A liberdade de pensar e agir a respeito dos fenômenos que acometem uma sociedade é atividade genuinamente filosófica. Nessa linha, coloca-se uma tese altamente inteligente da Filosofia concebida pelo filósofo francês Jean-Paul Sartre, que defendia que o homem está condenado a ser livre. Entendemos essa liberdade de ser livre para pensar, sair da “caverna mental” (em uma referência ao “Mito da caverna” de Platão), agir e falar livremente... Enfim, viver a liberdade que é concebida aos homens. Contudo, será que realmente somos condenados a ser livres em nossa sociedade?
Augusto Cury (2015, p. 27) nos explica que não: “Claro que hoje, como adultos, fazemos escolhas, tomamos atitudes, mas nossas escolhas são pautadas pela base de dados que já temos, e, portanto, nossa liberdade não é plena como Sartre pensava”.
Há a possibilidade de gerenciar nossos pensamentos e o crime de estupro precisa desse gerenciamento de pensamentos, pois é preciso romper as ideais misóginas que tiram das mulheres seus direitos e garantias; romper com a concepção de poder e domínio masculino e aceitar o fato de que discursos de dominação precisam ser debatidos em nossa sociedade para que tenhamos, de fato, a devida “justiça”.
Nesse ponto, Augusto Cury (2015, p.33) cita: “Pensar o pensamento sistematicamente nos leva a romper o cárcere de nossas verdades e abre um universo de possibilidades para compreender quem somos”. Portanto, pensar criticamente, considerada uma atividade filosófica, pode nos levar ao rompimento de barreiras ainda existentes e a compreender a necessidade urgente de encarar o crime de estupro não somente como tipificação normativa, mas como um fato que está embasado a pensamentos que tendem a tirar das pessoas, especialmente mulheres, seus direitos e garantias.

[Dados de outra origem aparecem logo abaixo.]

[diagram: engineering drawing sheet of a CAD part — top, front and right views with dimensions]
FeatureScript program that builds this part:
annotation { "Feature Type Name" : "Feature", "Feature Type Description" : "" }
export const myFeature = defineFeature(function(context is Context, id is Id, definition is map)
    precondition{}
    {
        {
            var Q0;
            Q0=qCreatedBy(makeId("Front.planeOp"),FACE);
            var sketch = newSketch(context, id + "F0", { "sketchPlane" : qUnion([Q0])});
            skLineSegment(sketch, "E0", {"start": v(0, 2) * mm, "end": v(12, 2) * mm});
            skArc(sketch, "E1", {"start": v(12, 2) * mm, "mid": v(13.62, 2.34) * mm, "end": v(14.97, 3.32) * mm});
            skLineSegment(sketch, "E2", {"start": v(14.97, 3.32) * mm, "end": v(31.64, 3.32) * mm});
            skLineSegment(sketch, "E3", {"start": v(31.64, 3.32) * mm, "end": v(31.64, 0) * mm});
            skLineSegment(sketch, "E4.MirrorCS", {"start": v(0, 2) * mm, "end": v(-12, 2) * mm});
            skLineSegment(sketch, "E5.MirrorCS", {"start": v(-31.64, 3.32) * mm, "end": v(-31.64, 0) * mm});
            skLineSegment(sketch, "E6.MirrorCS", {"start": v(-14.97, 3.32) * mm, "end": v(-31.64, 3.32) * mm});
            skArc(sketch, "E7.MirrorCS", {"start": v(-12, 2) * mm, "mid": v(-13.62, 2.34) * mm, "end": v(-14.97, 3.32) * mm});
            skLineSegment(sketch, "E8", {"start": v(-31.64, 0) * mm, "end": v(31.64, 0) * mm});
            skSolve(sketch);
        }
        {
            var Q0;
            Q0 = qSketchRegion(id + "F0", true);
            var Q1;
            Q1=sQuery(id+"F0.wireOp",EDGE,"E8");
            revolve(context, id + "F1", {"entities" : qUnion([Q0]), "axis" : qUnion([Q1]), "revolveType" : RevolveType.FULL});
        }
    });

A Filosofia não é somente uma ciência que ajuda a pensar, ela é capaz de ensinar a pensar a respeito dos fatos. Nessa linha, o crime de estupro pode ser mais bem compreendido com o emprego de análises de cunho filosófico e moral a partir da maneira como os nossos pensamentos tendem a reforçar as problemáticas incutidas nesse cenário.
Ao pensarmos de modo crítico a partir das lições da Filosofia, agiremos de modo a buscar a realidade racional das coisas e de nos desenvolvermos enquanto pessoas. Esses avanços podem ser alcançados com o trabalho da Filosofia, como nos fala Appel e Foohs (2017):
A filosofia, do ponto de vista do desenvolvimento integral das pessoas, trabalha temas como o estudo do pensamento e das diversas formas de pensar, a importância da racionalização para entender a vida, a sociedade e a participação política, o desenvolvimento da produção de conhecimentos ao longo da história, e a lógica (APPEL, FOOHS, 2017, p. 41).
Conclui-se como o pensamento crítico filosófico, ao trabalhar com diversas formas de pensar, pode ajudar a moldar nossas concepções e a construirmos uma sociedade que, de fato, luta contra o crime de estupro e suas dimensões. Assim, poderemos evoluir para uma sociedade mais aberta ao diálogo e com pensamentos voltados à compreensão real dos fatos.